The caution that reigns this year for U.S. industrial companies is under attack.

Tuesday, Morgan Stanley analysts and strategists said investors had gotten too pessimistic on industrials and on makers of electrical equipment as they upgraded the firm's investment ratings on the sector. They predicted that strong orders and other positives will push the stocks to outperform the S&P 500 this year.

"We now see substantially more upside for industrial stocks than the overall S&P, driven by sharply rising order books, structural cost improvements, rational global pricing" and government stimulus, wrote the analysts led by Scott R. Davis. They upgraded individual investment ratings on Caterpillar Inc. (CAT) and two other companies, and were joined by the firm's equity strategists, who said earnings expectations have gotten too low, "particularly in the U.S."

The analysts zeroed in on orders for industrial equipment. "Sharply rising" orders are so outpacing earnings that stronger results should arrive a few quarters ahead of schedule, they argued. The comments put Morgan Stanley out ahead of most other analysts and, notably, ahead of a good many industry leaders.

U.S. industrial executives have taken hard looks at the shakiness of the U.S. recovery and sounded cautious notes on their companies' 2010 prospects. This earnings season, they have noted stronger earnings and other positives but also cited headwinds such as lower capital spending and a lack of clarity about what, precisely, is driving demand.

On the rosier side is General Electric Co. (GE) Chief Executive Jeff Immelt, who said last month that the company's environment had improved. But even a relatively upbeat GE doesn't expect to return to growth until 2011.

Others are circumspect, at best. Take industrial-automation product maker Rockwell Automation Inc. (ROK), whose CEO, Keith Nosbusch, predicted late last month that "demand will trend flat to up from here" in the sector. He noted signs of a recovery, but said high unemployment and "very cautious" capital spending were going to be headwinds.
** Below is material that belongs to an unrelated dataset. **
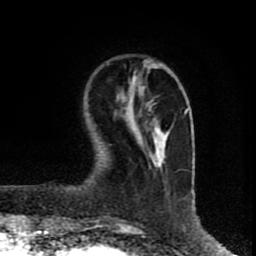
Breast MRI (dynamic contrast-enhanced), one axial slice; slice 21 of 80 in the series (ordered by position); cropped to one breast; dynamic contrast-enhanced series, time point 2 of 8 at this slice position (early post-contrast); 1.5 T; TE 4.2 ms, TR 7 ms; 2 mm slice thickness; 256 × 256 image matrix, field of view 160 × 160 mm. Female patient.
Annotated regions visible in this slice (semi-automatically segmented with operator editing):
- enhancing-tissue mask used for the functional tumour volume (all voxels passing the contrast-enhancement thresholds inside the analysis volume; usually the tumour): bounding box (x1, y1, x2, y2) in pixels: (130, 76, 165, 164)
Meanwhile, Wall Street has grown more optimistic, but most firms haven't gotten fully bullish yet.

Perhaps the biggest worry about orders concerns re-stocking after such a long downturn. Companies that spend to replenish their depleted inventories could still face anemic demand themselves. That would mean they have little need to keep buying a few months hence--a "head-fake" scenario the Morgan Stanley analysts call the biggest risk to their predictions.

Other risks of recent note are the threat of Chinese rate-tightening, which could sap demand from a critical market, and the growing concerns over sovereign debt on the periphery of Europe, with worries mounting over the ability of Greece and others to meet their obligations.

Either of those problems has the potential to send shudders through global industrial production under less-than-positive scenarios.

There is much to be learned from coming earnings reports. Among major companies in the sector bearing relevance are Deere & Co. (DE), set to report on Feb. 17 and a key indicator for farm and crop-handling machinery, and Bucyrus International Inc. (BUCY), a maker of mining equipment, which usually reports in mid-February.

Industrial stocks were headed higher Tuesday, with Caterpillar leading the Dow Jones Industrial Average upward as of mid-morning.

The companies Morgan Stanley upgraded Tuesday in addition to Caterpillar were Ingersoll-Rand PLC (IR) and Rockwell Automation Inc. (ROK). Caterpillar was raised to "overweight" from "underweight," and the others to "equal weight" from "underweight." The firm's sector rating on industrials and electric-equipment makers was upgraded to "attractive" from "in-line."

Caterpillar shares were up 5.2% in late morning trading, while Ingersoll-Rand rose 3.1% and Rockwell Automation 2.5%.